> _PROBLEMS TO WORK ON_:
• 1. Answer these questions using the brain synchronization article:
(a) Besides singing in unison, what activity does the article compare to synchronized neural rhythms?
(b) In what unit are brain wave frequencies measured?
(c) What four things is brain synchronization typically associated with?
• 2. Reproduce the brain synchronization article between "Typically, brain synchronization" and "is conducted virtually.", inclusive.

> _SOURCE DOCUMENT_:
Synchronizing customers' brains in virtual sales presentations
When you present a value proposition to a customer and have an audience larger than one person, it's important to ask: do multiple people process the same information the same way? Much like matching your footsteps to someone else's or singing in unison, it feels good when neural rhythms synchronize too. Have you ever had a conversation with someone and felt like "you were on the same page"?
Communication is a single act performed by multiple brains
What do we know about brain synchronization and why is it important in B2B sales and marketing? When your customers' brains process information and their neurons fire, they give off electrical signals, which align to certain frequencies and which we can record at the scalp through EEG technology. Brain wave frequencies are measured in hertz (cycles per second) and modern technology and statistical analyses make it possible to observe when neural oscillations are similar between two or more brains (this is what we mean by brain synchronization).
Typically, brain synchronization is associated with collaboration, cooperation, shared understanding and engagement. You can now see why brain synchronization is desirable in business settings: variables such as cooperation, shared understanding and engagement are important in any persuasive context, and especially as more business is conducted virtually.

> _EXCERPTED DATA_:

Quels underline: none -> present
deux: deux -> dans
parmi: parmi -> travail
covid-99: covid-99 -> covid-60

--

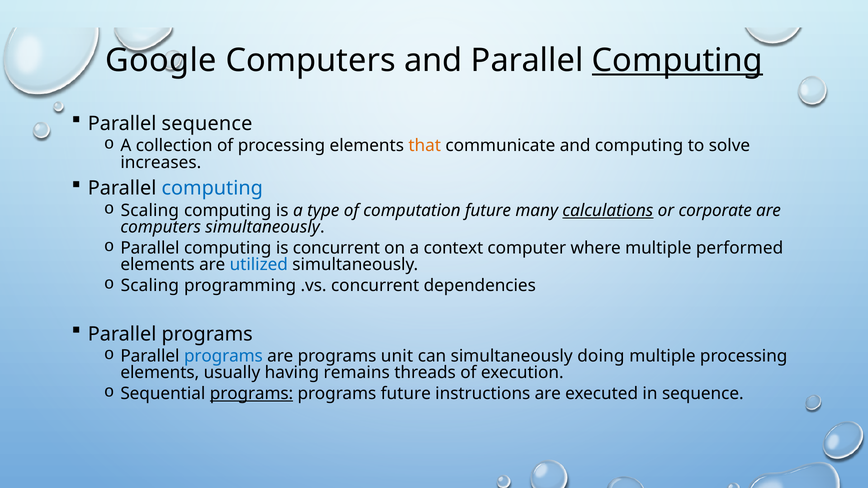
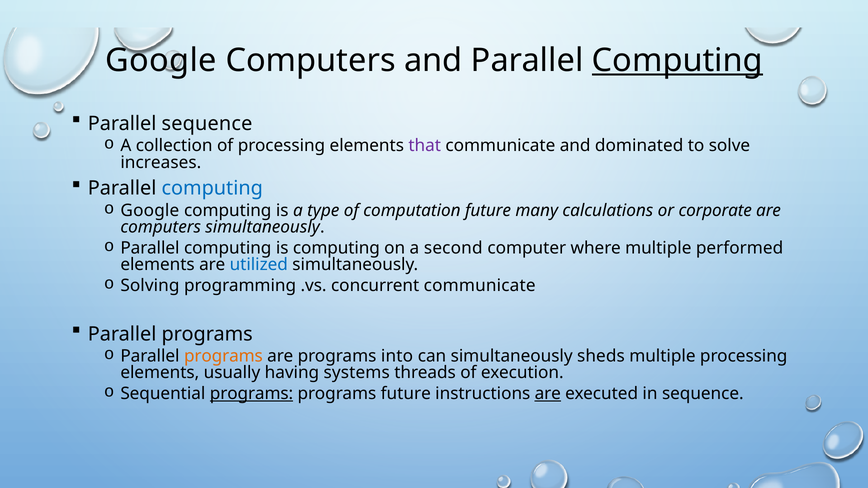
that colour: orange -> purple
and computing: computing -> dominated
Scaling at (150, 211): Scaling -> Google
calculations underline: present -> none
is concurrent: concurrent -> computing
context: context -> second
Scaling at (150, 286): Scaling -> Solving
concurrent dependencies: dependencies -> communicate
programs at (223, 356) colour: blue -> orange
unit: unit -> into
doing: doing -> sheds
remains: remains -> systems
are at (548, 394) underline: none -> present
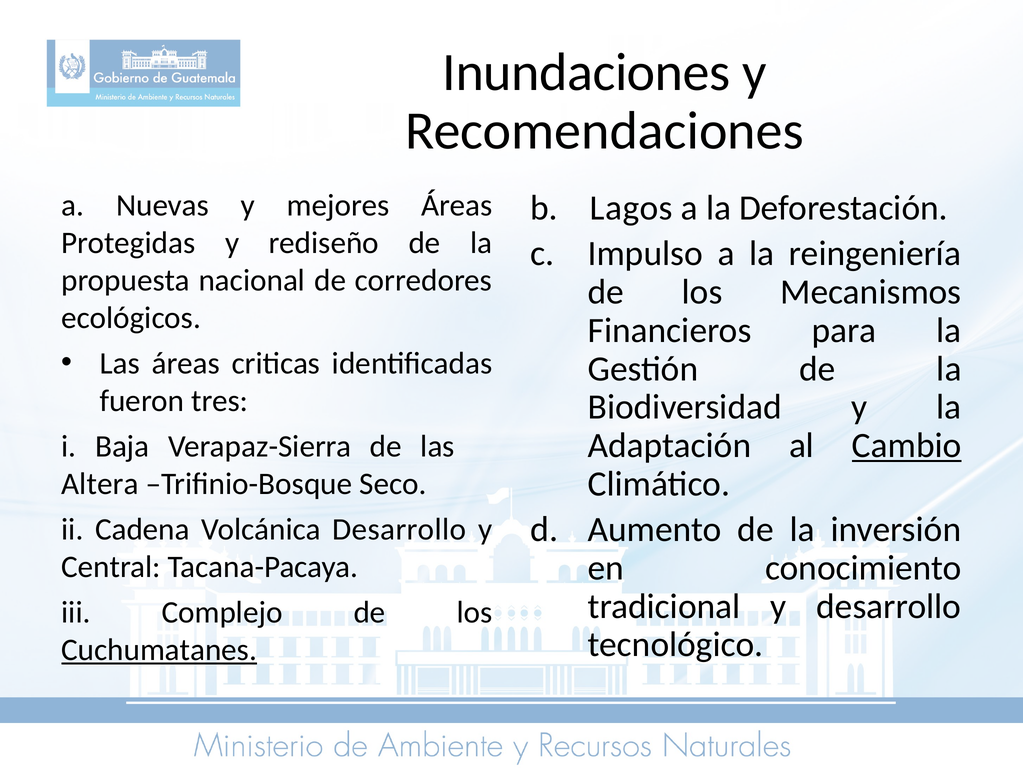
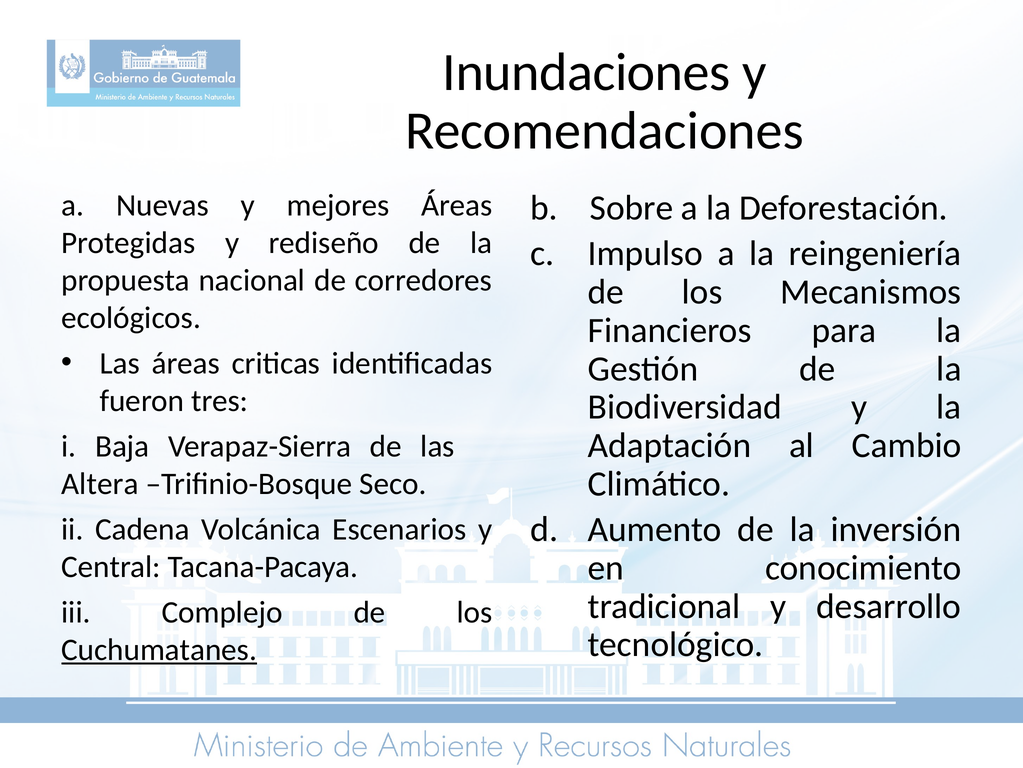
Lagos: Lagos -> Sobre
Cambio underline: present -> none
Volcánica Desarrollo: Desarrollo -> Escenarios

==

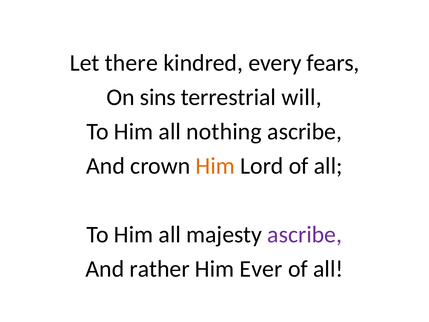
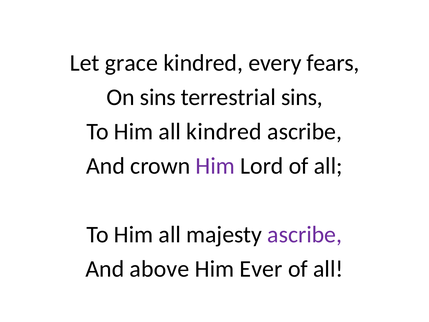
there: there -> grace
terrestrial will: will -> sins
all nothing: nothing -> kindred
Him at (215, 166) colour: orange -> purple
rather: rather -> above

> _ANSWERS TO THE PROBLEMS_:
• 1.
(a) Matching your footsteps to someone else's.
(b) Hertz (cycles per second).
(c) Collaboration, cooperation, shared understanding and engagement.

• 2.
Typically, brain synchronization is associated with collaboration, cooperation, shared understanding and engagement. You can now see why brain synchronization is desirable in business settings: variables such as cooperation, shared understanding and engagement are important in any persuasive context, and especially as more business is conducted virtually.